ÖHD cezaevi raporuna göre, şu anda en az 300 bin tutuklu risk grubunda. Bakanlık ısrarla bu insanları cezaevinde tutmaya devam ediyor. Peki, bu insanlar cezaevinde sağlık açısından güvende mi? Burada, bizler günde 2-3 maske değiştirebilirken, cezaevinde tutsaklar 1 maskeyi bazen aylarca kullanıyor. Hijyen malzemeleri çok kısıtlı bir şekilde tutsaklara veriliyor. Temizliğin son derece önemli olduğu bugünlerde cezaevlerinde bazen sıcak suya haftada sadece bir kez erişilebiliyor. Pandemi bahane edilerek tutukluların hastaneye sevki gerçekleştirilmiyor. Kronik hastalığı olan birçok tutsak bu süreçte tedavisini yarım bırakmak zorunda kaldı.
Değerli milletvekilleri, bazı cezaevlerinde tutuklular kendilerine herhangi bir temizlik ürünü, maske, losyon, kolonya, eldiven, deterjan veya dezenfektan dağıtılmadığını ifade etmiş, talep edildiğindeyse idare tarafından "Temizlik malzemelerini kantine göndereceğiz, oradan satın alabilirsiniz." denmiş.
İdare tarafından hastane sevklerinin durdurulduğunu ve şifahen acil bir durumda sevk olacak olursa gidebildiklerini söylüyorlar. Hastaneden döndükleri zamansa cezaevlerinde mahpusların on dört gün o hâlleriyle karantinada kalacakları tutuklulara bildirilmiş. Bu doğrultuda, tedavisi devam eden kanser hastaları ile hastaneye sevk olması gereken tutuklular hastanelere sevk edilmemektedir. Bütün bunların yanı sıra kötü muamele, çıplak arama, disiplin cezaları, açık ve kapalı görüşlerin askıya alınması, dergi ve gazetelerin tutsaklara verilmemesi gibi birçok insan hakkı ihlali de var. İktidar her ne kadar inkâr etse de bunları artık kamuoyu ve hepimiz biliyoruz. Bütün bunlara karşı tam seksen dokuz gündür tutsaklar açlık grevi eyleminde ve iktidar tutsakların bu taleplerini ve seslerini duymazdan gelmeye devam etmektedir. Pandemi sürecinde cezaevlerine daha hassas yaklaşılması gerekirken iktidar bunu bir fırsata çevirmeye çalışmakta ve içerideki tutsaklara dair ciddi hak ihlalleri gerçekleştirerek tamamen bir tecrit sistemi uygulamaya çalışmaktadır. Tutsaklar çok temel bir talebi dillendirmektedir. Tecrit bir insanlık suçudur ve bundan vazgeçilmelidir. Pandemi süreciyle beraber açlık grevlerinin yükü çok daha ağır olabilir. Bakanlık bu insanlık dışı uygulamayı en başta bir sağlık hakkı ihlali olarak görüp derhâl son vermelidir.

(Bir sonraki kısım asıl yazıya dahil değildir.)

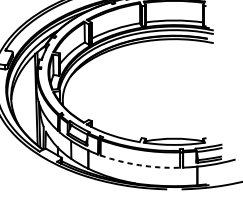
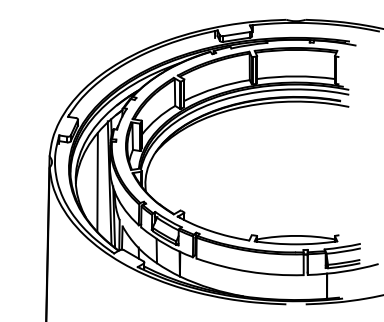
line: (27, 98) -> (97, 181), added
arc: (139, 165) -> (249, 271), dashed -> solid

Değerli milletvekilleri, sağlık bir bütündür; ruh sağlığı, fiziksel sağlık, toplumsal sağlık, siyasal sağlık hâlinin bir bütün olarak ele alınması ve bu kapsamda yaklaşılması gerekmektedir. Buradan bir kez daha, insan ayırt etmeksizin yurttaşların sağlık hakkına eşit yaklaşılması gerektiğini, içeride veya dışarıda, her nerede olursa olsun sağlıktan yararlanmanın bir insan hakkı olduğunu ve devletin bunu yerine getirme görevi olduğunu hatırlatıyoruz. Özellikle, dezavantajlı durumda olan gruplara daha hassas yaklaşmak bu sorumluluğun temelidir.
Bu anlamda, görüşülmekte olan bu raporda da yer alan her bir bilginin, ailelerin, derneklerin, uzmanların, hekimlerin araştırmaları ve talepleri sonucu ortaya çıktığını, önerilerimizin bir an önce hayata geçirilmesi gerektiğini ve hastaların daha fazla bekletilmemesi gerektiğini buradan bir kez daha ifade ediyoruz.